Agora, encerrada a reportagem do Estadão, o texto corre por minha conta de novo. O resumo, que nem precisa ser feito, é o seguinte. Os militares da inteligência do Comando do Leste, que havia sido chefiado por Braga Netto, indicaram Barbosa.

A inteligência de dentro da Secretaria alertou o secretário, que deve ter alertado Braga Netto – porque essa era uma função estratégica na Segurança -, que o nome indicado para a chefia da Polícia era ligado aos milicianos.

E aconteceu o que é contado no início desse texto. O delegado federal da inteligência da Secretaria, que fez o alerta, foi demitido logo depois.
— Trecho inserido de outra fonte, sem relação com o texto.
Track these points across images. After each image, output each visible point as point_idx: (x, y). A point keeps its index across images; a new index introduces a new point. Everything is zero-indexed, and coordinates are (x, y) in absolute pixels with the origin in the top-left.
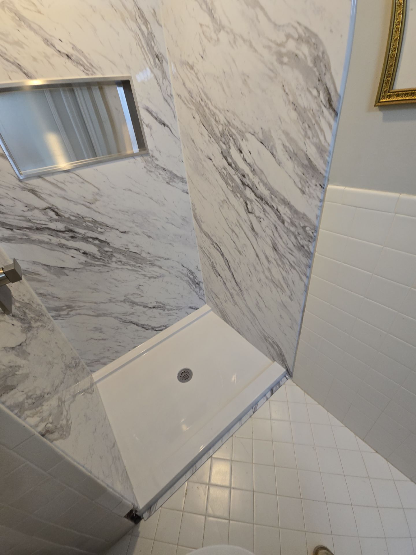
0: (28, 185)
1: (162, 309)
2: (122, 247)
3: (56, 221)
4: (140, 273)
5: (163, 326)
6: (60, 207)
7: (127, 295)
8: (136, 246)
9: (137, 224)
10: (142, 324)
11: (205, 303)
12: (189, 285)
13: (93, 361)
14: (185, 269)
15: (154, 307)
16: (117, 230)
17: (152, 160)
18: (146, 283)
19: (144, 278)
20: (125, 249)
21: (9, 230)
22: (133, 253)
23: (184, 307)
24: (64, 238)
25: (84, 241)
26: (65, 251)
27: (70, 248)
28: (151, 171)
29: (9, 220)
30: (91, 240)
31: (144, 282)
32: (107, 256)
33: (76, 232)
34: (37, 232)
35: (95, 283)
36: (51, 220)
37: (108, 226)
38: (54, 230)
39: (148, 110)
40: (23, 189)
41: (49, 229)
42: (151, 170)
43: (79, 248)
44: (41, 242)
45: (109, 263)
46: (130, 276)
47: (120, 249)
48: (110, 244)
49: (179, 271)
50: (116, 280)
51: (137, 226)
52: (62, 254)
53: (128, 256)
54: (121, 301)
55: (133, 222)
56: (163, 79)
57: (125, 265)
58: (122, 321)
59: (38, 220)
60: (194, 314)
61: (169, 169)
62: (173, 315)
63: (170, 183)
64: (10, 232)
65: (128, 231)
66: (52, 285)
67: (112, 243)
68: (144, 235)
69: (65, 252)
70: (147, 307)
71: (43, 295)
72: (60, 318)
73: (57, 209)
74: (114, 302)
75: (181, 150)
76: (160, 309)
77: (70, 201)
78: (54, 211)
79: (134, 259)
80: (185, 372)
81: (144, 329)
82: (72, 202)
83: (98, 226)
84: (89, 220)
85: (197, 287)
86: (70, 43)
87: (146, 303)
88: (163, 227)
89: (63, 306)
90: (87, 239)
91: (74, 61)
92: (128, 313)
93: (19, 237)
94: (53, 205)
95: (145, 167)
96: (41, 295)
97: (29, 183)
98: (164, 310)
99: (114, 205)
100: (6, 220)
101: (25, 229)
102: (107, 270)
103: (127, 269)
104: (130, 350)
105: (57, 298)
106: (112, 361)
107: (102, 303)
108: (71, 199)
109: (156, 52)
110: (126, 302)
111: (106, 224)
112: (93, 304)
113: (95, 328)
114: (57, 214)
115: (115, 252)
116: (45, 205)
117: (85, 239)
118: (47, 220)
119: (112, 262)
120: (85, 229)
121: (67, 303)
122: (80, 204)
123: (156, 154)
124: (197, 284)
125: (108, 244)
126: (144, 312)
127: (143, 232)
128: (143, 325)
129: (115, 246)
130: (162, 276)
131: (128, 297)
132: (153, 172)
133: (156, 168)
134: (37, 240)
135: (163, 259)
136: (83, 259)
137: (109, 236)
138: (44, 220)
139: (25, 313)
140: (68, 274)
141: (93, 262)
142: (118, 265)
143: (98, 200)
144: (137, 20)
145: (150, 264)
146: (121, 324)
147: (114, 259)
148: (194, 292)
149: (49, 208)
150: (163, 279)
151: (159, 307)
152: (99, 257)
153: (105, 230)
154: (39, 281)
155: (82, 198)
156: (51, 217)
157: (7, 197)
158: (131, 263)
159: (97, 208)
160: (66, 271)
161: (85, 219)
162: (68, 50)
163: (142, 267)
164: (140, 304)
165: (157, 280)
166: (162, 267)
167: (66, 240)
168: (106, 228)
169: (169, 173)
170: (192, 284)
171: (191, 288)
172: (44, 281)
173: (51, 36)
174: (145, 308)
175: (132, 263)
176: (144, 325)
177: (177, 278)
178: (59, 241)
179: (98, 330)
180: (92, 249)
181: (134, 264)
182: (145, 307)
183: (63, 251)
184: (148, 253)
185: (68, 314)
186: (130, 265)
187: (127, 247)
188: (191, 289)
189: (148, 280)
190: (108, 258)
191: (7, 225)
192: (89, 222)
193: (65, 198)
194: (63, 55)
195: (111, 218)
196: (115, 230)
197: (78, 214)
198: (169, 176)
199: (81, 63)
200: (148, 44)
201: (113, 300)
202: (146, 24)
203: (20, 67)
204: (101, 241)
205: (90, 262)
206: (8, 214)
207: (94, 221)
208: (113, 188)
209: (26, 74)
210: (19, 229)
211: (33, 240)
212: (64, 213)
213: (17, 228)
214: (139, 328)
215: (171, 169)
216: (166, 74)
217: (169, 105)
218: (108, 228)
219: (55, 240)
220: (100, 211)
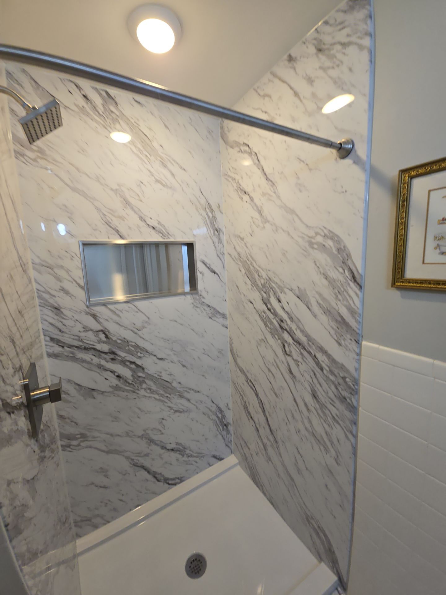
0: (92, 311)
1: (181, 454)
2: (156, 374)
3: (103, 343)
4: (166, 404)
5: (178, 478)
6: (111, 331)
7: (147, 430)
8: (169, 374)
9: (175, 353)
10: (154, 472)
12: (216, 426)
13: (84, 519)
14: (214, 405)
15: (172, 450)
16: (155, 356)
17: (200, 298)
18: (170, 417)
19: (169, 411)
20: (158, 376)
21: (61, 347)
22: (165, 382)
23: (207, 455)
24: (105, 359)
25: (122, 364)
26: (101, 372)
27: (107, 369)
28: (197, 307)
30: (128, 364)
31: (168, 416)
32: (138, 382)
33: (117, 355)
34: (83, 351)
35: (119, 411)
36: (100, 341)
38: (99, 351)
39: (203, 262)
40: (87, 313)
41: (95, 349)
42: (197, 306)
43: (115, 370)
44: (83, 361)
45: (138, 390)
46: (155, 406)
47: (152, 376)
48: (145, 369)
49: (208, 408)
50: (140, 409)
51: (175, 354)
52: (98, 374)
53: (158, 384)
54: (139, 437)
55: (172, 350)
56: (219, 243)
57: (154, 394)
58: (133, 463)
59: (88, 341)
60: (218, 467)
62: (192, 464)
63: (213, 318)
64: (60, 349)
65: (165, 359)
66: (75, 408)
67: (146, 369)
68: (179, 363)
69: (101, 374)
70: (165, 448)
71: (63, 418)
72: (68, 449)
73: (109, 332)
74: (130, 437)
75: (226, 291)
76: (179, 454)
77: (122, 326)
78: (105, 334)
79: (164, 388)
80: (196, 559)
81: (154, 480)
82: (123, 328)
83: (138, 351)
84: (132, 345)
85: (225, 430)
86: (157, 220)
87: (165, 442)
88: (199, 358)
89: (78, 434)
90: (125, 362)
91: (156, 231)
92: (142, 454)
93: (66, 354)
94: (106, 329)
95: (192, 303)
96: (61, 418)
97: (94, 309)
98: (183, 456)
99: (158, 333)
100: (62, 338)
101: (74, 348)
102: (135, 397)
105: (75, 423)
106: (105, 524)
107: (119, 435)
109: (216, 228)
110: (144, 438)
111: (147, 350)
112: (109, 436)
113: (101, 468)
114: (107, 337)
115: (147, 378)
116: (99, 328)
117: (123, 362)
118: (96, 341)
119: (142, 389)
120: (127, 353)
121: (83, 431)
122: (130, 329)
123: (204, 294)
124: (225, 425)
125: (143, 369)
126: (160, 455)
127: (179, 361)
128: (155, 474)
129: (149, 372)
130: (188, 411)
131: (147, 432)
132: (199, 307)
133: (202, 305)
134: (81, 358)
135: (192, 391)
136: (115, 382)
137: (147, 362)
138: (93, 341)
140: (95, 397)
141: (123, 386)
142: (147, 392)
143: (146, 328)
144: (206, 210)
145: (179, 395)
146: (131, 467)
147: (144, 386)
148: (220, 436)
149: (102, 331)
150: (189, 414)
151: (178, 450)
152: (131, 382)
153: (144, 355)
154: (67, 402)
155: (133, 325)
156: (100, 339)
157: (71, 319)
158: (159, 392)
159: (143, 334)
160: (95, 394)
161: (129, 343)
162: (155, 224)
163: (169, 398)
164: (158, 442)
165: (182, 414)
166: (191, 401)
167: (106, 361)
168: (145, 353)
169: (212, 310)
170: (219, 426)
171: (218, 430)
172: (70, 402)
173: (145, 215)
174: (163, 449)
175: (161, 392)
177: (204, 415)
178: (100, 361)
179: (103, 472)
180: (126, 372)
181: (163, 393)
182: (163, 447)
184: (180, 383)
185: (78, 445)
186: (158, 394)
187: (160, 375)
189: (173, 413)
190: (139, 384)
191: (61, 342)
192: (132, 346)
193: (118, 324)
194: (150, 227)
195: (152, 344)
196: (153, 356)
197: (124, 338)
198: (212, 312)
199: (161, 232)
200: (211, 223)
201: (130, 434)
202: (212, 212)
203: (118, 232)
204: (137, 366)
205: (121, 386)
206: (66, 333)
207: (136, 345)
208: (161, 318)
209: (120, 236)
210: (69, 347)
211: (77, 359)
212: (113, 336)
213: (68, 346)
214: (150, 477)
215: (214, 307)
216: (221, 240)
217: (221, 260)
218: (148, 353)
219: (96, 360)
220: (144, 337)
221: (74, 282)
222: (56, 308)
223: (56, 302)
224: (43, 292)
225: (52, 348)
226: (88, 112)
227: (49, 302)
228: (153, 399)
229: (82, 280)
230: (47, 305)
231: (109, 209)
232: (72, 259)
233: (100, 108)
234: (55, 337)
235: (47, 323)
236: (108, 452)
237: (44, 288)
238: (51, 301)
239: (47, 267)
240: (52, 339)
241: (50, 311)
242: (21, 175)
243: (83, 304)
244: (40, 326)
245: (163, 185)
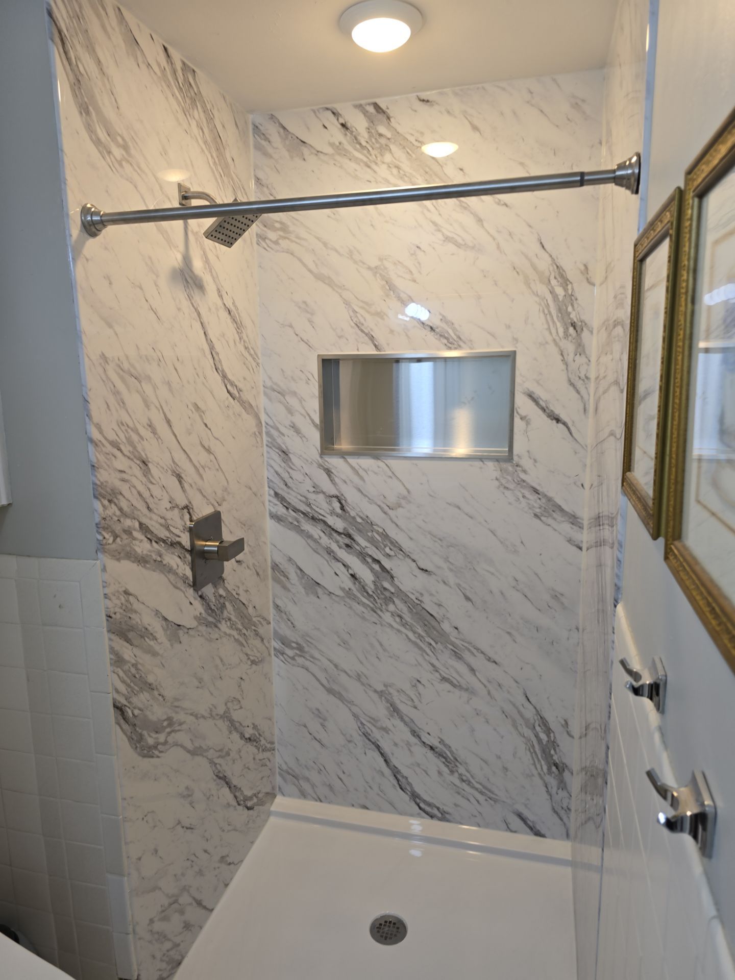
0: (326, 463)
1: (447, 766)
2: (412, 593)
3: (337, 516)
4: (427, 657)
5: (438, 809)
6: (349, 500)
7: (390, 686)
8: (436, 604)
9: (451, 567)
10: (396, 767)
11: (568, 836)
12: (531, 753)
13: (290, 771)
14: (531, 707)
15: (432, 748)
16: (415, 561)
17: (516, 471)
18: (432, 684)
19: (431, 672)
20: (416, 599)
21: (285, 508)
22: (428, 614)
23: (504, 802)
24: (337, 542)
25: (360, 557)
26: (331, 561)
27: (338, 559)
28: (507, 488)
29: (290, 496)
30: (369, 560)
31: (429, 681)
32: (383, 596)
33: (354, 541)
34: (311, 521)
35: (349, 632)
36: (333, 513)
37: (403, 550)
38: (330, 527)
39: (531, 396)
40: (320, 466)
41: (325, 522)
42: (507, 485)
43: (350, 565)
44: (310, 536)
45: (381, 611)
46: (407, 651)
47: (407, 595)
48: (395, 579)
49: (514, 705)
50: (381, 645)
51: (451, 570)
52: (325, 562)
53: (417, 613)
54: (375, 691)
55: (446, 560)
56: (576, 355)
57: (406, 628)
58: (363, 730)
59: (318, 507)
60: (524, 841)
61: (546, 493)
62: (469, 800)
63: (543, 518)
64: (284, 510)
65: (432, 572)
66: (294, 602)
67: (398, 579)
68: (458, 589)
69: (330, 563)
70: (419, 737)
71: (279, 610)
72: (281, 657)
73: (345, 501)
74: (363, 684)
75: (585, 465)
76: (444, 763)
77: (365, 496)
78: (340, 503)
79: (426, 625)
80: (394, 924)
81: (395, 782)
82: (367, 498)
83: (387, 545)
84: (378, 531)
85: (553, 775)
86: (440, 314)
87: (420, 727)
88: (502, 594)
89: (294, 642)
90: (366, 557)
91: (437, 333)
92: (379, 724)
93: (290, 520)
94: (342, 495)
95: (497, 479)
96: (277, 608)
97: (328, 461)
98: (452, 772)
99: (424, 521)
100: (287, 495)
101: (300, 514)
102: (374, 620)
103: (407, 636)
104: (353, 806)
105: (292, 623)
106: (316, 801)
107: (346, 672)
108: (367, 494)
109: (572, 319)
110: (383, 698)
111: (400, 546)
112: (332, 666)
113: (318, 710)
114: (342, 508)
115: (398, 596)
116: (334, 492)
117: (363, 556)
118: (328, 511)
119: (388, 611)
120: (369, 541)
121: (300, 641)
122: (376, 504)
123: (526, 463)
124: (556, 765)
125: (392, 577)
126: (408, 744)
127: (459, 586)
128: (397, 773)
129: (402, 587)
130: (469, 690)
131: (391, 690)
132: (510, 490)
133: (519, 486)
134: (306, 531)
135: (482, 655)
136: (348, 583)
137: (399, 568)
139: (223, 606)
140: (320, 596)
141: (359, 595)
142: (395, 621)
143: (402, 507)
144: (550, 282)
145: (452, 649)
146: (360, 735)
147: (391, 607)
148: (538, 782)
149: (337, 497)
150: (471, 698)
151: (440, 755)
152: (371, 593)
153: (395, 553)
154: (284, 587)
155: (382, 498)
156: (334, 509)
157: (300, 471)
158: (418, 630)
159: (397, 517)
160: (320, 591)
161: (374, 527)
162: (436, 322)
163: (434, 648)
164: (407, 719)
165: (457, 691)
166: (477, 674)
167: (338, 546)
168: (398, 551)
169: (544, 500)
170: (540, 756)
171: (534, 764)
172: (289, 590)
174: (414, 736)
175: (420, 631)
176: (399, 772)
177: (504, 715)
178: (330, 543)
179: (320, 717)
180: (366, 575)
181: (423, 634)
182: (414, 733)
183: (328, 559)
184: (456, 628)
185: (293, 658)
186: (414, 632)
187: (420, 599)
188: (532, 767)
189: (439, 681)
190: (384, 601)
191: (286, 501)
192: (378, 532)
193: (360, 490)
194: (427, 327)
195: (411, 539)
196: (410, 561)
197: (367, 517)
198: (543, 505)
199: (446, 335)
200: (560, 310)
201: (364, 679)
202: (564, 285)
203: (372, 338)
204: (383, 568)
205: (355, 593)
206: (292, 490)
207: (384, 533)
208: (430, 495)
209: (375, 346)
210: (295, 510)
211: (302, 530)
212: (351, 509)
213: (293, 509)
214: (387, 771)
215: (550, 494)
216: (584, 347)
217: (578, 392)
218: (402, 553)
219: (325, 540)
220: (399, 524)
221: (307, 417)
222: (284, 452)
223: (284, 443)
224: (272, 427)
225: (275, 507)
226: (346, 150)
227: (276, 442)
228: (404, 636)
229: (318, 414)
230: (274, 446)
231: (362, 301)
232: (307, 383)
233: (364, 136)
234: (280, 492)
235: (272, 471)
236: (330, 691)
237: (274, 422)
238: (279, 441)
239: (279, 393)
240: (276, 494)
241: (277, 455)
242: (261, 267)
243: (317, 451)
244: (266, 474)
245: (458, 246)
E a inteligência dos militares de Braga Netto bancou e manteve o homem agora preso como planejador do assassinato de Marielle.

Como se vê, foi só uma escolha de inteligências, com vitória dos homens inteligentes do general interventor. Eles escolheram o cara que era o bandido. Podem dizer que não sabiam de nada? O delegado da PF sabia e sabe que eles sabiam.